Este hombre me interesaba. Tenía algo de particular. Hablando de una manera simple y en voz baja, se comportaba con modestia, pero sin la menor humildad... En el curso de nuestra larga conversación, me contó su vida. Tenía delante de mí a un cazador primitivo que había pasado toda su existencia en la taiga. Ganaba con su fusil para ir tirando, cambiando los productos de su caza por tabaco, plomo y pólvora que le facilitaban los chinos. Su carabina era una herencia que le venía de su padre.
Me dijo que tenía cincuenta y tres años y que jamás había tenido domicilio. Viviendo siempre al aire libre; únicamente en el invierno se acondicionaba una yurta [8]provisional, construida de raíces o de corteza de abedul. Sus recuerdos de infancia más antiguos eran el río, una choza, una hoguera, sus padres y su hermanita.
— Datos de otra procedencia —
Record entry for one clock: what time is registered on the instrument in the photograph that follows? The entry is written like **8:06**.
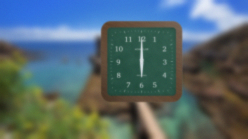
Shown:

—Hace mucho tiempo que se han muerto todos —dijo para concluir su relato, y tomó un aire soñador. Tras un corto silencio, añadió todavía—: En otro tiempo, tuve también una mujer, un chico y una chica. Todos sucumbieron a la viruela, y me he quedado solo.
Yo tenía ganas de testimoniarle mi simpatía y hacerle algún favor, pero no sabía cómo. Por fin, tuve la idea de proponerle que cambiase su viejo fusil por uno nuevo, pero rehusó diciendo que él tenía apego a su carabina, recuerdo de su padre, y que se había habituado a esta arma, que por otra parte llevaba muy bien. Extendiendo su brazo hacia el árbol, tomó la vieja arma y acarició la culata.
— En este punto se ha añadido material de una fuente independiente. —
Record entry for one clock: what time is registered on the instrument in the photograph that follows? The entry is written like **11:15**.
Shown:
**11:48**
Las estrellas estaban ya altas en el cielo, indicando que era más de medianoche, pero nosotros seguíamos charlando al lado del fuego. Es cierto que el interlocutor principal fue Dersu, mientras que yo me limitaba a escucharle, no sin placer, la mayor parte del tiempo. Me habló de sus cazas, de sus encuentros con tigres. Una vez, había sido atacado y gravemente herido por uno de estos felinos. La mujer del goldlo buscó durante algunos días. Cuando lo encontró, siguiendo sus huellas, él estaba agotado por la hemorragia. Durante su enfermedad, fue su mujer quien lo reemplazó para ir a cazar.
Le pregunté también a Dersu acerca de la región donde nos encontrábamos. Me explicó que estábamos cerca de las fuentes del río Lefu, y que deberíamos llegar al día siguiente a una fanzade cazador.
Uno de los tiradores adormecido se despertó, nos miró a los dos con aire asombrado, masculló alguna cosa para sí mismo y se volvió a dormir con la sonrisa en los labios.
El cielo y la tierra estaban aún sombríos; se sentía apenas la proximidad del alba por el este, donde continuaban sin embargo apareciendo nuevas estrellas. Cayó un rocío abundante, anuncio seguro de buen tiempo para la jornada.
Al cabo de una hora, el oriente comenzó a enrojecer. Miré mi reloj: indicaba las seis. Era hora de despertar al hombre de servicio. Lo sacudí por los hombros hasta que se sentó, desperezándose. El fuego de la hoguera le hería la vista y frunció un poco el entrecejo. Después, percibiendo a Dersu, dijo sonriente:
—¡Vaya un hombre original...! —Y a continuación, empezó a calzarse.
Nuestro campamento se reanimó muy pronto. Los hombres se pusieron a hablar; los caballos abandonaron su postura entumecida; un pájaro gorjeó en algún sitio; más abajo, al fondo del barranco, otro le hizo coro; se escuchó el grito del pico-verde y el piar incesante de un pico-negro. La taiga se despertó. La luz aumentaba de un momento a otro y, de pronto, los brillantes rayos del sol aparecieron en haz sobre la cresta de las montañas, iluminando el bosque entero. El campamento cambió de aspecto. En el lugar de nuestra hermosa hoguera, de donde el fuego había desaparecido, sólo quedaba un montón de cenizas; latas de conserva vacías se esparcían por el suelo y sólo algunas pértigas emergían de la hierba pisoteada, indicando el lugar donde se habían elevado las tiendas.
3
La caza del jabalí
Después del té, los soldados comenzaron a cargar nuestros caballos. Dersu se preparó igualmente para la marcha. Ajustándose a la espalda su zurrón y tomando en la mano su fusil así como su pequeño tridente, se asoció a nuestro destacamento cuando nos volvimos a poner en marcha.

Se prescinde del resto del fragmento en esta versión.